**** Information provided ****

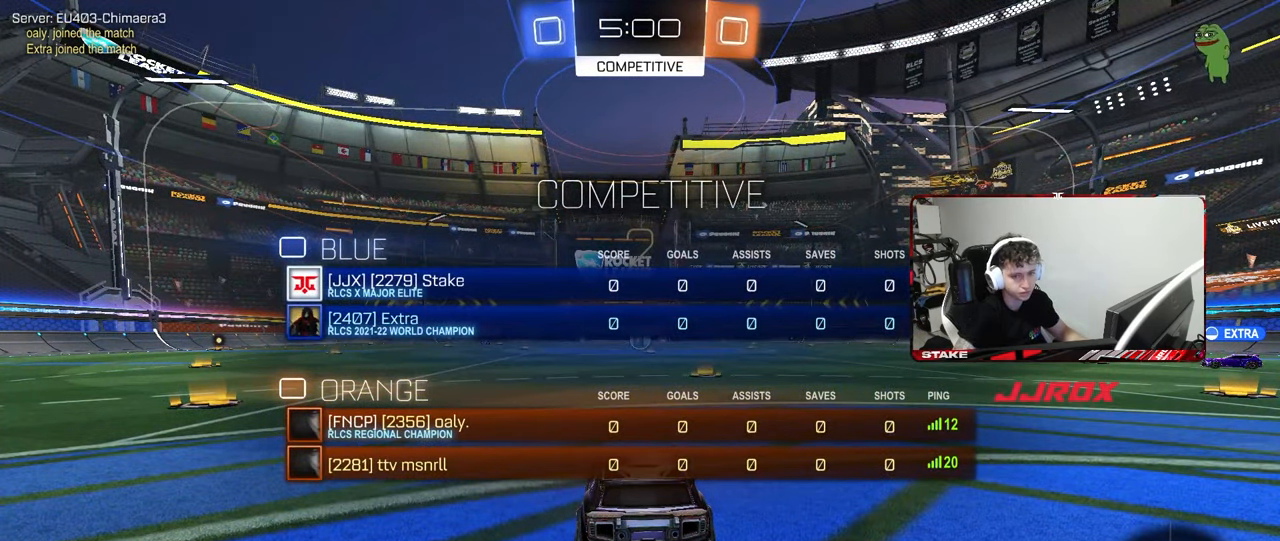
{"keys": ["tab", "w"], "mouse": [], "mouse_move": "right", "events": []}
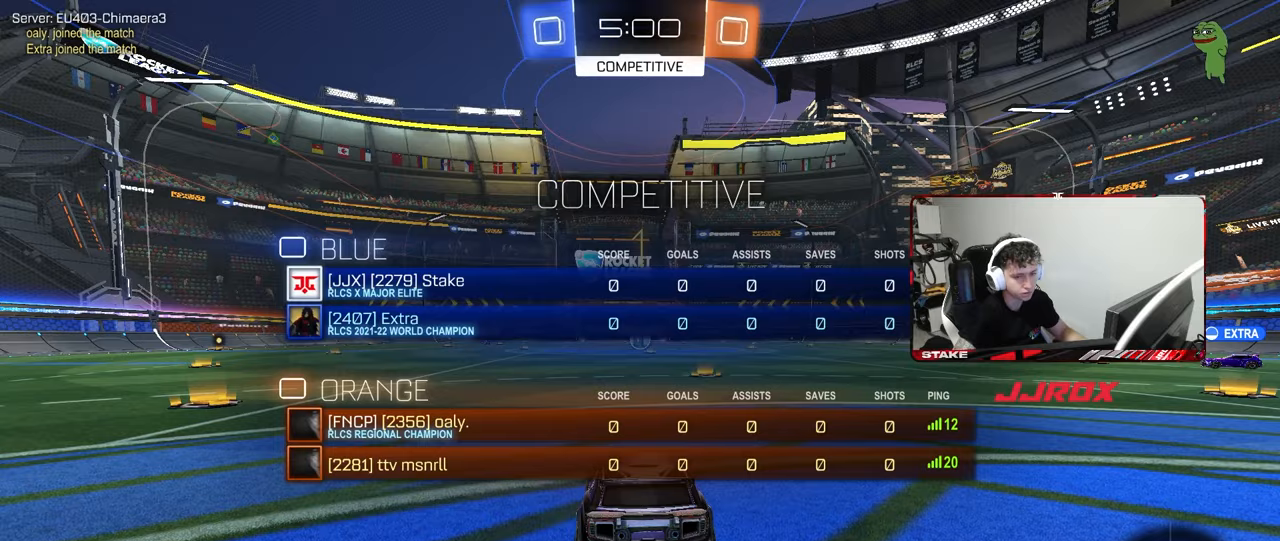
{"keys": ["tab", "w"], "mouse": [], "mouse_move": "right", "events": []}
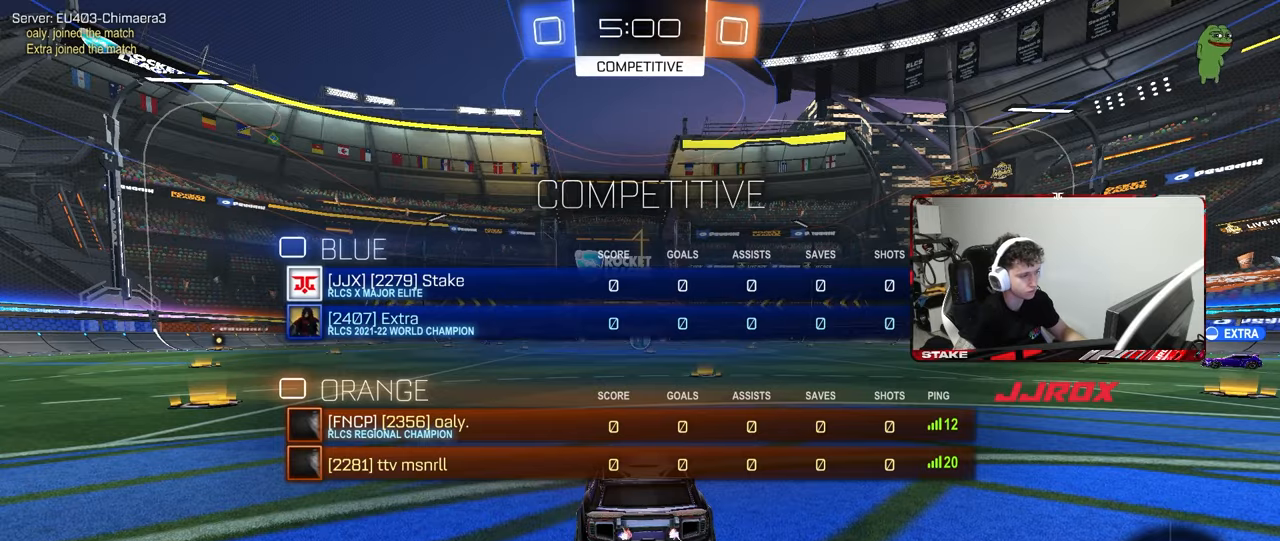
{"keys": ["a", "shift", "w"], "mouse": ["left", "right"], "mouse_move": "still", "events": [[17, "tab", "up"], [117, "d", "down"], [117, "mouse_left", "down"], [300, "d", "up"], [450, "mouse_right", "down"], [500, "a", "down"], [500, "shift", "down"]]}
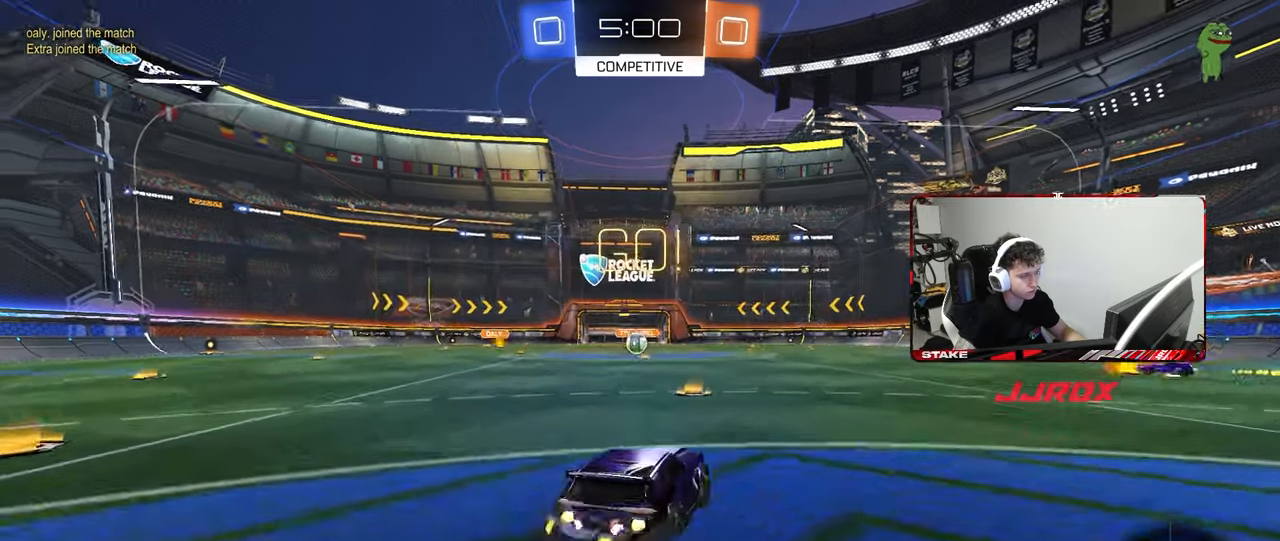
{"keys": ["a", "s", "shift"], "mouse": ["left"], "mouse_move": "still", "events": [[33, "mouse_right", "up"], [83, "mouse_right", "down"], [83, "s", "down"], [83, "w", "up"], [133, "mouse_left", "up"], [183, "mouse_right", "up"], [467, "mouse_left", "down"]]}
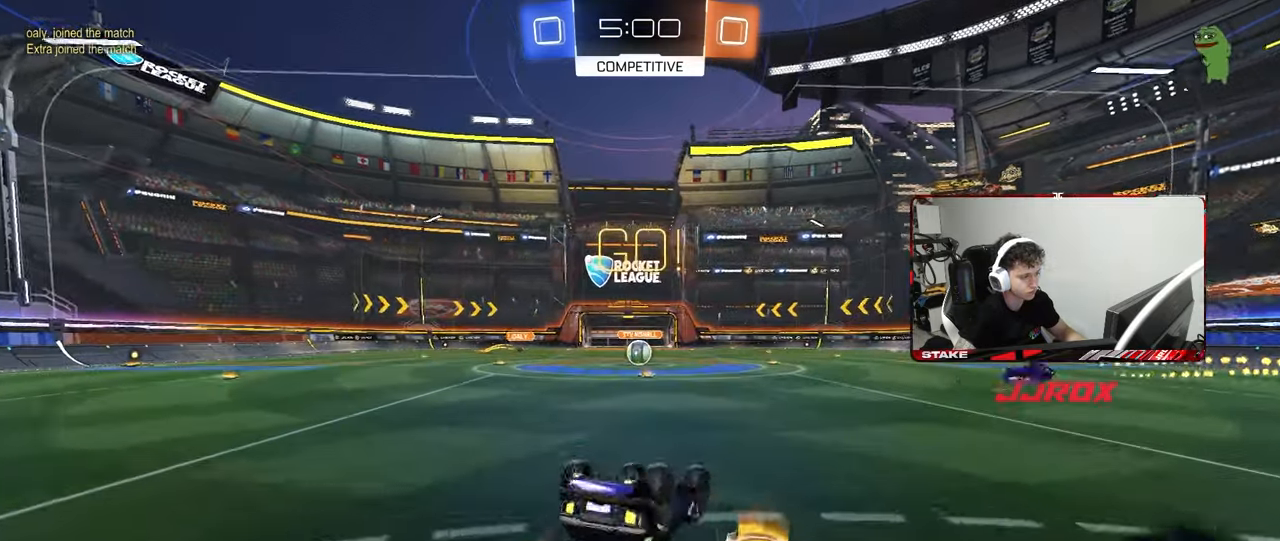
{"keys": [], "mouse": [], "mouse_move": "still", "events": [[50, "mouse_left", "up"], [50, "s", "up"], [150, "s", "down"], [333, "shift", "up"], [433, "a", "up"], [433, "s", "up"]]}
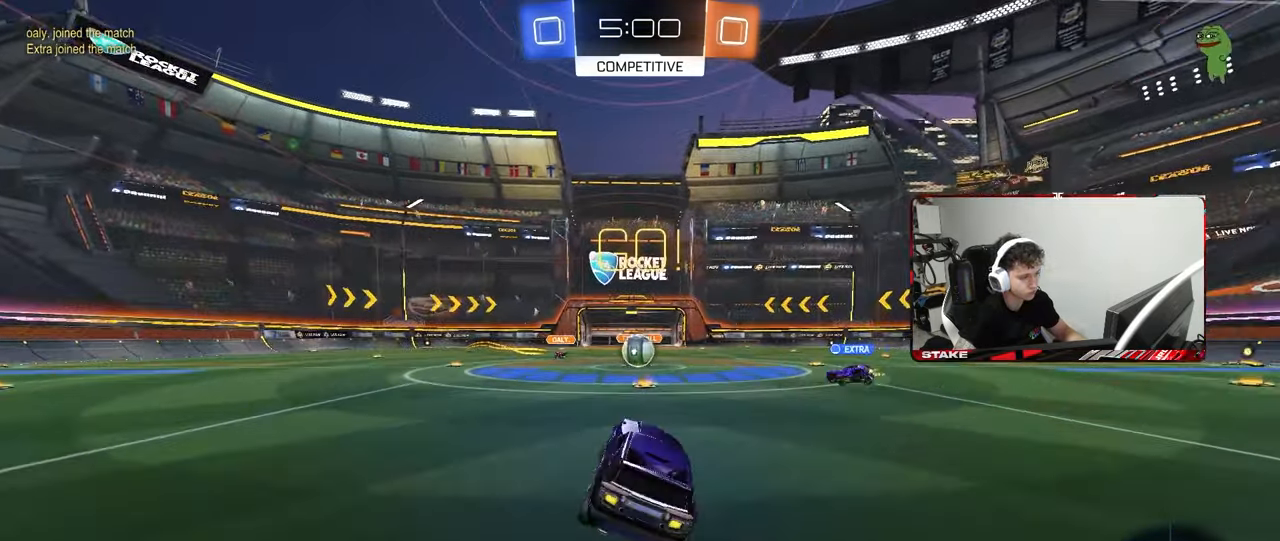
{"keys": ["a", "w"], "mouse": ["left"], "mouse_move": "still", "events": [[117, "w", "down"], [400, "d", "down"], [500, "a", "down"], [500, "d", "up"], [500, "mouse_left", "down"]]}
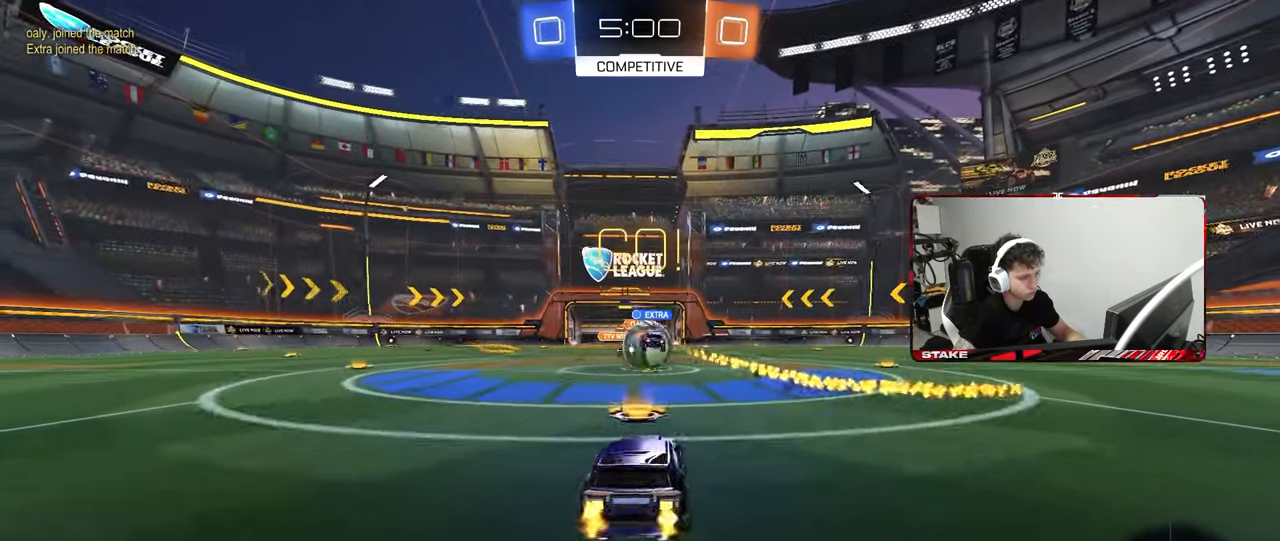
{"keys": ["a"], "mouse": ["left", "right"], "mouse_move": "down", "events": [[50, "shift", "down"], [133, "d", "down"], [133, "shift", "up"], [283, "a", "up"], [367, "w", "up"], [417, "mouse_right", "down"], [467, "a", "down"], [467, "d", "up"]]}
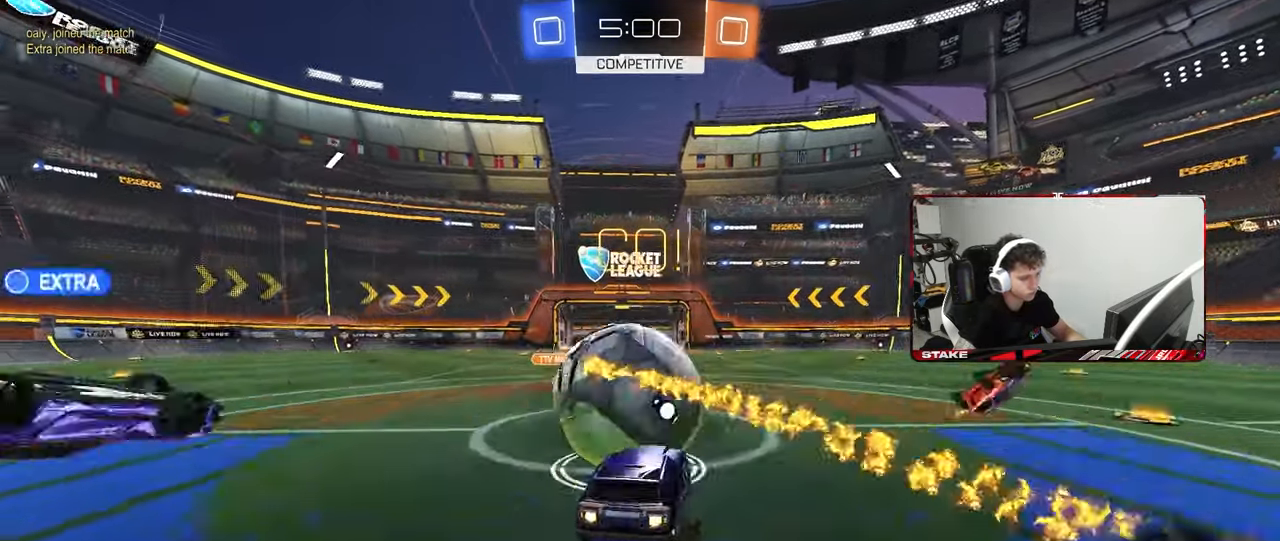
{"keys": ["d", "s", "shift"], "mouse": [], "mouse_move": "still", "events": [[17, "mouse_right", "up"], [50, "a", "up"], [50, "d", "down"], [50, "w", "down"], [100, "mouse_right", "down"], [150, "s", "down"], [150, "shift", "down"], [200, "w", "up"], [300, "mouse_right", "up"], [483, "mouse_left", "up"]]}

****

[Exercise prompt]:
Copy the preceding data in full and word for word, dropping its pictures.

[Response box]:
{"keys": ["tab", "w"], "mouse": [], "mouse_move": "right", "events": []}
{"keys": ["tab", "w"], "mouse": [], "mouse_move": "right", "events": []}
{"keys": ["a", "shift", "w"], "mouse": ["left", "right"], "mouse_move": "still", "events": [[17, "tab", "up"], [117, "d", "down"], [117, "mouse_left", "down"], [300, "d", "up"], [450, "mouse_right", "down"], [500, "a", "down"], [500, "shift", "down"]]}
{"keys": ["a", "s", "shift"], "mouse": ["left"], "mouse_move": "still", "events": [[33, "mouse_right", "up"], [83, "mouse_right", "down"], [83, "s", "down"], [83, "w", "up"], [133, "mouse_left", "up"], [183, "mouse_right", "up"], [467, "mouse_left", "down"]]}
{"keys": [], "mouse": [], "mouse_move": "still", "events": [[50, "mouse_left", "up"], [50, "s", "up"], [150, "s", "down"], [333, "shift", "up"], [433, "a", "up"], [433, "s", "up"]]}
{"keys": ["a", "w"], "mouse": ["left"], "mouse_move": "still", "events": [[117, "w", "down"], [400, "d", "down"], [500, "a", "down"], [500, "d", "up"], [500, "mouse_left", "down"]]}
{"keys": ["a"], "mouse": ["left", "right"], "mouse_move": "down", "events": [[50, "shift", "down"], [133, "d", "down"], [133, "shift", "up"], [283, "a", "up"], [367, "w", "up"], [417, "mouse_right", "down"], [467, "a", "down"], [467, "d", "up"]]}
{"keys": ["d", "s", "shift"], "mouse": [], "mouse_move": "still", "events": [[17, "mouse_right", "up"], [50, "a", "up"], [50, "d", "down"], [50, "w", "down"], [100, "mouse_right", "down"], [150, "s", "down"], [150, "shift", "down"], [200, "w", "up"], [300, "mouse_right", "up"], [483, "mouse_left", "up"]]}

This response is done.